Brown v. City of Chicago
Brown v. City of Chicago
Opinion of the Court
These cases all arise upon one warrant, and out of the same proceedings. If we were to stop to discuss all the questions urged in these and the other assessment cases before us, the longest mortal life would not suffice to complete the task.
Two points are made, each of which is fatal to the judgment :
1st. That the collector was not authorized to apply for the judgment. Hills v. Chicago, 60 Ill. 86.
2d. That the certificate of publication of the notice of the meeting of commissioners to make the assessment, and of publication of notice of application for confirmation (Rue v. The City of Chicago, 57 Ill. 435, where the certificates were in the same form,) not showing the date of the last paper containing the same, as required by the statute.

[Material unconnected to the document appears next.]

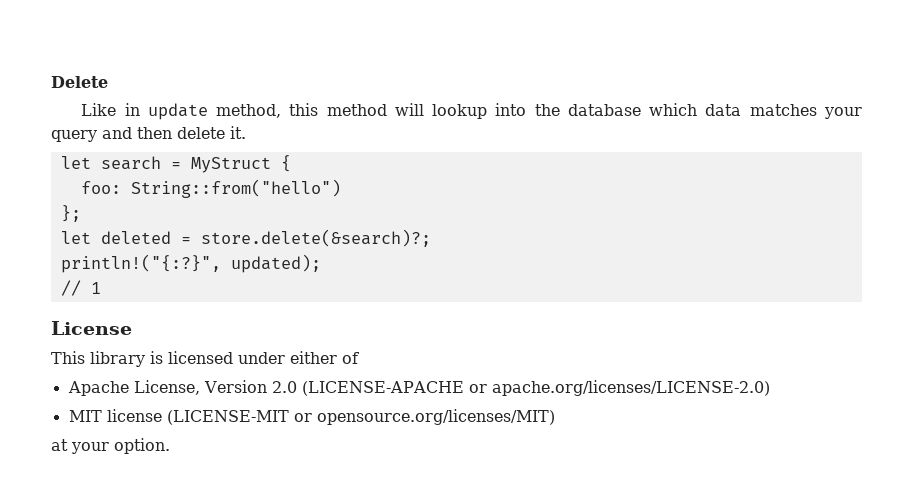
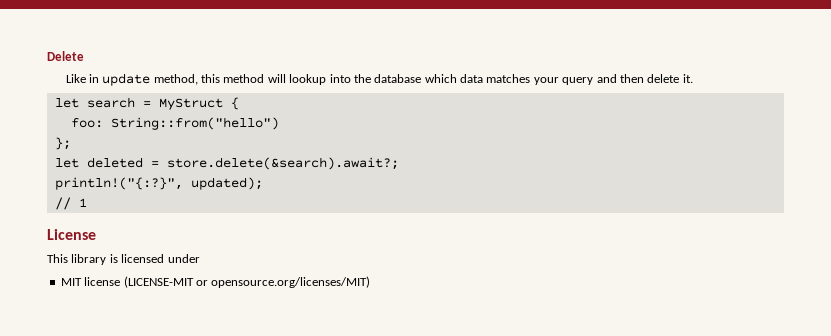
[200,229,431,247] store.delete(&search)?; -> [166,157,399,170] store.delete(&search).await?;
[290,351,359,364] [67,380,770,396] either of // Apache License, Version 2.0 (LICENSE-APACHE or apache.org/licenses/LICENSE-2.0) -> (200, 258) none
[51,438,170,454] // at your option. -> (371, 282) none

Judgments reversed and the causes remanded.
Judgments reversed.
Reference
- Full Case Name
- Thomas H. Brown v. The City of Chicago
- Status
- Published
- Syllabus
- 1. Special assessments in Chicago—who may apply for judgment. The authority of the city collector of Chicago to apply for judgment for the sale of real estate, for the payment of unpaid special assessments, was abrogated by the constitution of 1870. 2. Same—certificate of publication. The certificate of publication of the commissioners’ notice of their meeting to make a special assessment in the city of Chicago, and of the notice of application for confirmation of the assessment, is fatally defective if it omit to state the dates of the first and last papers containing such notices, or language equivalent thereto.